### Challenge
Give back the listing below line for line, unchanged.

### Material supplied
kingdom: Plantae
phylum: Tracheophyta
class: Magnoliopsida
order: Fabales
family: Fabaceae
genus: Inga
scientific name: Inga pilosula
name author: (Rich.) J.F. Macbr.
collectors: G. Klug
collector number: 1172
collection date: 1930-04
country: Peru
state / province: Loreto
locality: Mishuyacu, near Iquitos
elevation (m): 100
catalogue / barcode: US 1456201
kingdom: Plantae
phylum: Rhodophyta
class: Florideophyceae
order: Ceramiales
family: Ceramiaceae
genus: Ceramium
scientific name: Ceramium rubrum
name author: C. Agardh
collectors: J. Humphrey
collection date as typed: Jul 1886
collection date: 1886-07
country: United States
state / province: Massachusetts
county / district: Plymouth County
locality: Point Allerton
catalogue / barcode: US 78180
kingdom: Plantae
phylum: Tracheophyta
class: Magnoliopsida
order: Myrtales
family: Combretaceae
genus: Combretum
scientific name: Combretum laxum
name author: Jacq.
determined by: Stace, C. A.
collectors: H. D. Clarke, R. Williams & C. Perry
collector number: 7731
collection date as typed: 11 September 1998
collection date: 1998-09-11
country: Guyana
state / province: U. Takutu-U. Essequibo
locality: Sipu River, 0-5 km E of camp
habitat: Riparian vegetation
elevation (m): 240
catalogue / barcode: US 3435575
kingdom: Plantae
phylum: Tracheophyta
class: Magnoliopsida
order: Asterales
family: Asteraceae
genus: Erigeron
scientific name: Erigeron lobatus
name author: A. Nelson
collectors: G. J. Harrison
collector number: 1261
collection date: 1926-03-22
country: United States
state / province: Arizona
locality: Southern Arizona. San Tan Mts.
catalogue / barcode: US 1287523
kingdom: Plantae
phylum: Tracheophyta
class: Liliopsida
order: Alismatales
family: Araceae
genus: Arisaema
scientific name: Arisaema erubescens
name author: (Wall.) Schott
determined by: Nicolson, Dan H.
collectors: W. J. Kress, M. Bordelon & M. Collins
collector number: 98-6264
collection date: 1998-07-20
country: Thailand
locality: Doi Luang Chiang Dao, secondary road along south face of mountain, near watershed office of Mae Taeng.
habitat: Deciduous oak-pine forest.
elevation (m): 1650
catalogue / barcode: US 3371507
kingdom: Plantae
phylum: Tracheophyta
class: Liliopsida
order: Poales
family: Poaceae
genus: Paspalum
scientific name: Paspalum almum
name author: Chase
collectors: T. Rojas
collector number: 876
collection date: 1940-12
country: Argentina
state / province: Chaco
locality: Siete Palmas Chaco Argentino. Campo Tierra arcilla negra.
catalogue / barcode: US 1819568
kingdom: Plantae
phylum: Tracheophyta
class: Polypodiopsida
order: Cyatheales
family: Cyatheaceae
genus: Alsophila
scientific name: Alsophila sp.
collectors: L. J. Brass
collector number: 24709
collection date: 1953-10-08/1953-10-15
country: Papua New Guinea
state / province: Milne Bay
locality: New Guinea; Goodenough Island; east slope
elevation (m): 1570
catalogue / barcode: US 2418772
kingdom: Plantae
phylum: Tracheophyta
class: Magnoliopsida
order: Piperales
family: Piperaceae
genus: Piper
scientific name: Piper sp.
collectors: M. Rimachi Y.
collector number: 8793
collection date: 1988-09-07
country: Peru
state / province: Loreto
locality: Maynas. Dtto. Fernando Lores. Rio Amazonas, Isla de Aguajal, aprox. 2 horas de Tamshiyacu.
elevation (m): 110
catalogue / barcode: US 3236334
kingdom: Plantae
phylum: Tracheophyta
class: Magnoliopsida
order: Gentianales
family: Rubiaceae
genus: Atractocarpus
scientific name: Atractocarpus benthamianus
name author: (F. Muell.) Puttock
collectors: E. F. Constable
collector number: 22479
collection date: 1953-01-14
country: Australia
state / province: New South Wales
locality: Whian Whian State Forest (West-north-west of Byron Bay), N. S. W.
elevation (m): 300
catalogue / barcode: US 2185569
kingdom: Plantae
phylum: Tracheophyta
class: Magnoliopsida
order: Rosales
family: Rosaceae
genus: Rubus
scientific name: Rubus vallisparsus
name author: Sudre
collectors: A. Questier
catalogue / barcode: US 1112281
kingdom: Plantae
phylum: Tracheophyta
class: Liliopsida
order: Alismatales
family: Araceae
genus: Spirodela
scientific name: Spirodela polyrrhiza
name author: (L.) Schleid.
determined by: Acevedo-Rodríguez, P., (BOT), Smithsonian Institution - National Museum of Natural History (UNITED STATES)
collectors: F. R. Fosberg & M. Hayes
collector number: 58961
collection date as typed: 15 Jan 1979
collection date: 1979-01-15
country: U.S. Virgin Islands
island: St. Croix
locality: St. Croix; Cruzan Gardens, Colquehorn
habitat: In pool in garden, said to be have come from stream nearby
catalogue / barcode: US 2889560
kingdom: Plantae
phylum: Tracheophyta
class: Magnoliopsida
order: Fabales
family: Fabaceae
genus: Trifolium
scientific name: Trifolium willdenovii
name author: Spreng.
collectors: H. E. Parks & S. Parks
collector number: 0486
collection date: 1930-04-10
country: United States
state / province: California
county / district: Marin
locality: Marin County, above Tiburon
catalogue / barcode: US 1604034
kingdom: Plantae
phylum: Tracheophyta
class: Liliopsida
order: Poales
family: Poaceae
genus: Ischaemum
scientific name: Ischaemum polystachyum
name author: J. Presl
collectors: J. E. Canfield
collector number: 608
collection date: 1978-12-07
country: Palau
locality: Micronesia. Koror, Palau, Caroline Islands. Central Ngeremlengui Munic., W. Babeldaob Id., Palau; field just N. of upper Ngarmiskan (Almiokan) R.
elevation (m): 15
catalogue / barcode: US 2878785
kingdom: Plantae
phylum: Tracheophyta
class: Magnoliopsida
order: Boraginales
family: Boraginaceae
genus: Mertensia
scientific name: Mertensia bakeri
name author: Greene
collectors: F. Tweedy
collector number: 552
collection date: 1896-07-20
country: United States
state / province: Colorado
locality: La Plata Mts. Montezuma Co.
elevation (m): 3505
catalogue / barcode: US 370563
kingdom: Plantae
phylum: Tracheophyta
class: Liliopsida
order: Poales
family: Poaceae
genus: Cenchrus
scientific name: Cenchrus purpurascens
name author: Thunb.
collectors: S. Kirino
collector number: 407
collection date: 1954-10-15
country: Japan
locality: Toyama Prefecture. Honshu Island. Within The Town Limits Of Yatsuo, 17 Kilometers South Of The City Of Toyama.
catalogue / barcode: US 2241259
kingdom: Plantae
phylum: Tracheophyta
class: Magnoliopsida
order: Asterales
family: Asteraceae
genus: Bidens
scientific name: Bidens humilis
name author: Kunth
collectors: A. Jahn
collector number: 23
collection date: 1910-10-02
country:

### Answer to the exercise
kingdom: Plantae
phylum: Tracheophyta
class: Magnoliopsida
order: Fabales
family: Fabaceae
genus: Inga
scientific name: Inga pilosula
name author: (Rich.) J.F. Macbr.
collectors: G. Klug
collector number: 1172
collection date: 1930-04
country: Peru
state / province: Loreto
locality: Mishuyacu, near Iquitos
elevation (m): 100
catalogue / barcode: US 1456201
kingdom: Plantae
phylum: Rhodophyta
class: Florideophyceae
order: Ceramiales
family: Ceramiaceae
genus: Ceramium
scientific name: Ceramium rubrum
name author: C. Agardh
collectors: J. Humphrey
collection date as typed: Jul 1886
collection date: 1886-07
country: United States
state / province: Massachusetts
county / district: Plymouth County
locality: Point Allerton
catalogue / barcode: US 78180
kingdom: Plantae
phylum: Tracheophyta
class: Magnoliopsida
order: Myrtales
family: Combretaceae
genus: Combretum
scientific name: Combretum laxum
name author: Jacq.
determined by: Stace, C. A.
collectors: H. D. Clarke, R. Williams & C. Perry
collector number: 7731
collection date as typed: 11 September 1998
collection date: 1998-09-11
country: Guyana
state / province: U. Takutu-U. Essequibo
locality: Sipu River, 0-5 km E of camp
habitat: Riparian vegetation
elevation (m): 240
catalogue / barcode: US 3435575
kingdom: Plantae
phylum: Tracheophyta
class: Magnoliopsida
order: Asterales
family: Asteraceae
genus: Erigeron
scientific name: Erigeron lobatus
name author: A. Nelson
collectors: G. J. Harrison
collector number: 1261
collection date: 1926-03-22
country: United States
state / province: Arizona
locality: Southern Arizona. San Tan Mts.
catalogue / barcode: US 1287523
kingdom: Plantae
phylum: Tracheophyta
class: Liliopsida
order: Alismatales
family: Araceae
genus: Arisaema
scientific name: Arisaema erubescens
name author: (Wall.) Schott
determined by: Nicolson, Dan H.
collectors: W. J. Kress, M. Bordelon & M. Collins
collector number: 98-6264
collection date: 1998-07-20
country: Thailand
locality: Doi Luang Chiang Dao, secondary road along south face of mountain, near watershed office of Mae Taeng.
habitat: Deciduous oak-pine forest.
elevation (m): 1650
catalogue / barcode: US 3371507
kingdom: Plantae
phylum: Tracheophyta
class: Liliopsida
order: Poales
family: Poaceae
genus: Paspalum
scientific name: Paspalum almum
name author: Chase
collectors: T. Rojas
collector number: 876
collection date: 1940-12
country: Argentina
state / province: Chaco
locality: Siete Palmas Chaco Argentino. Campo Tierra arcilla negra.
catalogue / barcode: US 1819568
kingdom: Plantae
phylum: Tracheophyta
class: Polypodiopsida
order: Cyatheales
family: Cyatheaceae
genus: Alsophila
scientific name: Alsophila sp.
collectors: L. J. Brass
collector number: 24709
collection date: 1953-10-08/1953-10-15
country: Papua New Guinea
state / province: Milne Bay
locality: New Guinea; Goodenough Island; east slope
elevation (m): 1570
catalogue / barcode: US 2418772
kingdom: Plantae
phylum: Tracheophyta
class: Magnoliopsida
order: Piperales
family: Piperaceae
genus: Piper
scientific name: Piper sp.
collectors: M. Rimachi Y.
collector number: 8793
collection date: 1988-09-07
country: Peru
state / province: Loreto
locality: Maynas. Dtto. Fernando Lores. Rio Amazonas, Isla de Aguajal, aprox. 2 horas de Tamshiyacu.
elevation (m): 110
catalogue / barcode: US 3236334
kingdom: Plantae
phylum: Tracheophyta
class: Magnoliopsida
order: Gentianales
family: Rubiaceae
genus: Atractocarpus
scientific name: Atractocarpus benthamianus
name author: (F. Muell.) Puttock
collectors: E. F. Constable
collector number: 22479
collection date: 1953-01-14
country: Australia
state / province: New South Wales
locality: Whian Whian State Forest (West-north-west of Byron Bay), N. S. W.
elevation (m): 300
catalogue / barcode: US 2185569
kingdom: Plantae
phylum: Tracheophyta
class: Magnoliopsida
order: Rosales
family: Rosaceae
genus: Rubus
scientific name: Rubus vallisparsus
name author: Sudre
collectors: A. Questier
catalogue / barcode: US 1112281
kingdom: Plantae
phylum: Tracheophyta
class: Liliopsida
order: Alismatales
family: Araceae
genus: Spirodela
scientific name: Spirodela polyrrhiza
name author: (L.) Schleid.
determined by: Acevedo-Rodríguez, P., (BOT), Smithsonian Institution - National Museum of Natural History (UNITED STATES)
collectors: F. R. Fosberg & M. Hayes
collector number: 58961
collection date as typed: 15 Jan 1979
collection date: 1979-01-15
country: U.S. Virgin Islands
island: St. Croix
locality: St. Croix; Cruzan Gardens, Colquehorn
habitat: In pool in garden, said to be have come from stream nearby
catalogue / barcode: US 2889560
kingdom: Plantae
phylum: Tracheophyta
class: Magnoliopsida
order: Fabales
family: Fabaceae
genus: Trifolium
scientific name: Trifolium willdenovii
name author: Spreng.
collectors: H. E. Parks & S. Parks
collector number: 0486
collection date: 1930-04-10
country: United States
state / province: California
county / district: Marin
locality: Marin County, above Tiburon
catalogue / barcode: US 1604034
kingdom: Plantae
phylum: Tracheophyta
class: Liliopsida
order: Poales
family: Poaceae
genus: Ischaemum
scientific name: Ischaemum polystachyum
name author: J. Presl
collectors: J. E. Canfield
collector number: 608
collection date: 1978-12-07
country: Palau
locality: Micronesia. Koror, Palau, Caroline Islands. Central Ngeremlengui Munic., W. Babeldaob Id., Palau; field just N. of upper Ngarmiskan (Almiokan) R.
elevation (m): 15
catalogue / barcode: US 2878785
kingdom: Plantae
phylum: Tracheophyta
class: Magnoliopsida
order: Boraginales
family: Boraginaceae
genus: Mertensia
scientific name: Mertensia bakeri
name author: Greene
collectors: F. Tweedy
collector number: 552
collection date: 1896-07-20
country: United States
state / province: Colorado
locality: La Plata Mts. Montezuma Co.
elevation (m): 3505
catalogue / barcode: US 370563
kingdom: Plantae
phylum: Tracheophyta
class: Liliopsida
order: Poales
family: Poaceae
genus: Cenchrus
scientific name: Cenchrus purpurascens
name author: Thunb.
collectors: S. Kirino
collector number: 407
collection date: 1954-10-15
country: Japan
locality: Toyama Prefecture. Honshu Island. Within The Town Limits Of Yatsuo, 17 Kilometers South Of The City Of Toyama.
catalogue / barcode: US 2241259
kingdom: Plantae
phylum: Tracheophyta
class: Magnoliopsida
order: Asterales
family: Asteraceae
genus: Bidens
scientific name: Bidens humilis
name author: Kunth
collectors: A. Jahn
collector number: 23
collection date: 1910-10-02
country:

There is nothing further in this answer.